EXCERPTED RECORDS Start Marker

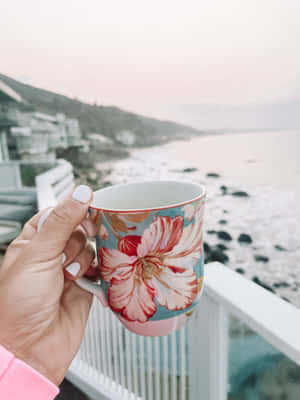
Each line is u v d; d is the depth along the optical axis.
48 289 0.36
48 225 0.34
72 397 1.00
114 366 0.86
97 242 0.32
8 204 3.55
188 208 0.29
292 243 7.34
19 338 0.36
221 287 0.46
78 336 0.42
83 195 0.32
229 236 7.69
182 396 0.62
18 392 0.34
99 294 0.34
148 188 0.41
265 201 8.07
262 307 0.40
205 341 0.54
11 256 0.36
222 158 9.33
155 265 0.29
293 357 0.32
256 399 2.21
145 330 0.32
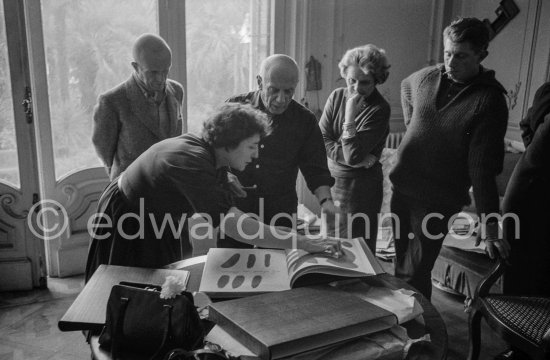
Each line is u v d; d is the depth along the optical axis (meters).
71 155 3.14
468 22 1.98
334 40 3.80
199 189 1.49
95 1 3.04
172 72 3.35
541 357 1.66
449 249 2.88
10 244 3.01
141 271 1.54
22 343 2.48
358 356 1.16
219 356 1.08
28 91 2.83
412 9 4.04
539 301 1.92
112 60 3.15
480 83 2.02
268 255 1.64
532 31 3.53
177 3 3.27
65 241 3.20
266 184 2.13
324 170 2.17
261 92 2.07
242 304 1.29
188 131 3.54
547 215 2.19
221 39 3.50
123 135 2.55
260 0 3.57
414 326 1.33
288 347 1.14
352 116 2.26
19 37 2.75
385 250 3.39
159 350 1.12
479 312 2.00
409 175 2.27
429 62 4.18
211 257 1.62
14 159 2.93
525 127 2.31
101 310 1.30
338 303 1.30
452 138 2.10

EXCERPTED RECORDS End Marker

● **WHAT TO PRODUCE**
Please take the lines from the beginning of the data above through the line holding "71 155 3.14" and transcribe them exactly, without any pictures.

● **TASK RESPONSE**
Each line is u v d; d is the depth along the optical axis.
48 289 0.36
48 225 0.34
72 397 1.00
114 366 0.86
97 242 0.32
8 204 3.55
188 208 0.29
292 243 7.34
19 338 0.36
221 287 0.46
78 336 0.42
83 195 0.32
229 236 7.69
182 396 0.62
18 392 0.34
99 294 0.34
148 188 0.41
265 201 8.07
262 307 0.40
205 341 0.54
11 256 0.36
222 158 9.33
155 265 0.29
293 357 0.32
256 399 2.21
145 330 0.32
Each line is u v d; d is the depth along the optical axis (meters).
71 155 3.14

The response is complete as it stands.